━━━ FRAGMENTO DE LECTURA

No debe verse en los
hermanos Mesaritas a hombres de talento eminente;
pero de todos modos pertenecieron a esa clase de gentes cultas que, ya en la
sombra de los conventos, ya en la corte de Nicea, crearon obra espiritual en el
siglo XIII, preparando el renacimiento espiritual y político que condujo a la
restauración del Imperio en 1261.
La crónica bizantina de
esta época sólo tiene un representante: Joel, el cual escribió —probablemente
en el siglo XIII— una breve crónica universal sin valor alguno histórico ni
literario. El relato, empezando por Adán, llega hasta la toma de Constantinopla
en 1204.
Todas las obras arriba
mencionadas están escritas en la lengua literaria griega, lengua artificial,
convencional y pseudoclásica, que no tenía relación
alguna con la lengua popularmente hablada. No obstante, en la literatura del
siglo XIII se hallan ejemplos de escritores que recurren al lenguaje hablado y
a las rimas de la poesía popular y nos dan interesantes ejemplares de las
nuevas, corrientes literarias.
El Epitalamio de Nicolás Irenikos —escrito en ocasión del matrimonio de Juan
Vatatzés con la hija de Federico II— se emparenta, por su sentido, con los
epitalamios de Teodoro Pródromo. Está escrito en versos políticos. El poema de Irenikos nos da informes nuevos sobre las espléndidas
ceremonias de la corte bizantina, poseyendo por eso un valor histórico
considerable. Según Krumbacher, recuerda por su tono
y contenido los cantos nupciales de la poesía popular de los griegos modernos. Krumbacher pensaba incluso que el autor debió de
influenciarse o basar su inspiración directamente en la poesía popular del
tiempo, pero es difícil mantener tal apreciación.
A la época de las
Cruzadas, y sobre todo al período posterior a la cuarta, cuando se fundaron
principados latinos feudales en el territorio bizantino, cabe referir varias
obras poéticas escritas en lengua corriente y que son a modo de novelas donde,
sobre un fondo de fantasía, se ven desarrollarse sentimientos amorosos y
hazañas caballerescas.
La época de las Cruzadas
modificó el ambiente anímico de Bizancio. Los invasores francos, al llevar a
Oriente las instituciones feudales y las costumbres de la caballería
occidental, debieron de hacer conocer a sus nuevos súbditos la literatura
caballeresca del siglo XII, las “novelas de aventuras” provenzales y otros escritos
que tuvieron vasta difusión en las cortes latinas de los países griegos. La
novela francesa medieval, cuyo carácter cosmopolita se probó con su mucho éxito
en Alemania, Italia e Inglaterra, podía también implantarse en Grecia, donde
las condiciones exteriores creadas en el siglo XIII parecían extremadamente
favorables a la extensión de tal literatura. Por lo tanto la ciencia se ha
planteado el problema de saber si la novela bizantina versificada de aquella
poca es una mera imitación de los modelos occidentales, o si en esas “novelas
de aventuras” bizantinas han de verse escritos originales nacidos bajo el
influjo le las condiciones de la vida bizantina, análoga en ese caso a la vida
de Occidente y sólo parcialmente influidos por el extranjero, esto es, por la
literatura occidental.

━━━━━━

[EJERCICIO 1]
Responde según el texto sobre la literatura bizantina del siglo XIII:
(a) ¿Hasta qué acontecimiento llega el relato de la crónica de Joel?
(b) ¿Con ocasión de qué se escribió el Epitalamio de Nicolás Irenikos?
(c) ¿En qué año se produjo la restauración del Imperio?
[EJERCICIO 2] Explica por qué, según el texto sobre la literatura bizantina del siglo XIII, el poema de Irenikos posee un valor histórico considerable.
[EJERCICIO 3] Continúa el texto sobre la literatura bizantina del siglo XIII a partir de su última oración.

━━━ MATERIAL PROPORCIONADO

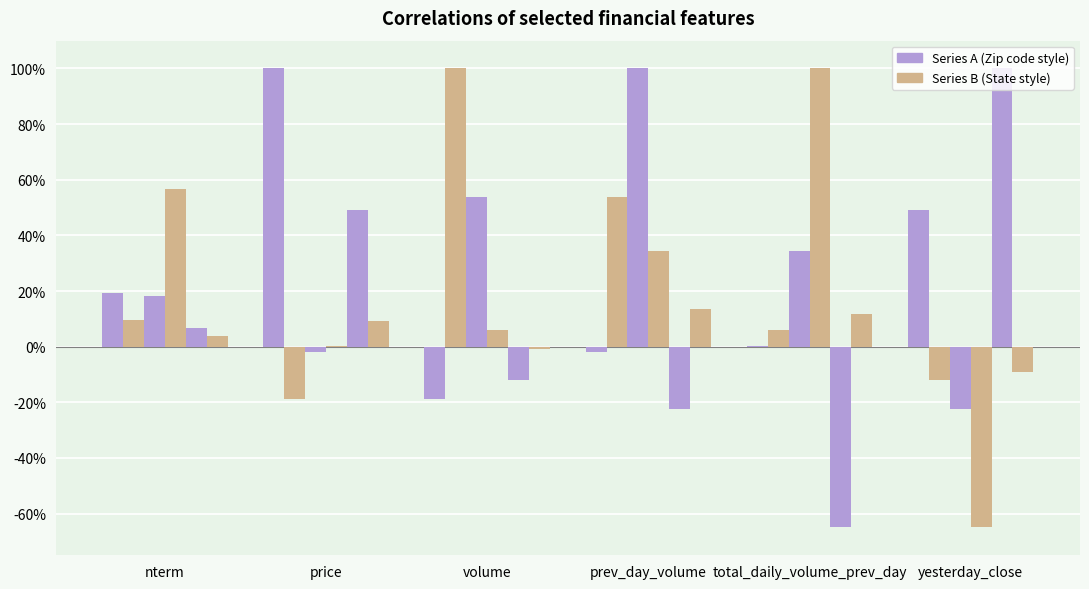

Are the bars horizontal?

No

━━━━━━

[RESPUESTA 1]
(a) Llega hasta la toma de Constantinopla en 1204.
(b) Se escribió con ocasión del matrimonio de Juan Vatatzés con la hija de Federico II.
(c) En 1261.

[RESPUESTA 2] Posee un valor histórico considerable porque ofrece informes nuevos sobre las espléndidas ceremonias de la corte bizantina.

[RESPUESTA 3]
Bury opina que “acaso” la
lectura de las novelas occidentales incitó a los griegos a componer obras
impregnadas de ideas occidentales, al igual que las odas de Horacio o las
églogas de Virgilio y la “Eneida,” fueron influidas por modelos griegos”. La
opinión de los sabios sobre este punto se funda en el estudio de las obras
literarias —a menudo anónimas y de fecha difícil de establecer con precisión—,
de su lengua, de su métrica y de su contenido histórico literario.
Detengámonos, por vía de
ejemplo, en la novela anónima, en verso, Beltandros y Crisanza,
cuya primera redacción data probablemente del siglo XIII. El texto que nos ha
llegado lleva la huella de modificaciones anteriores y quizá se remonte al
siglo XV.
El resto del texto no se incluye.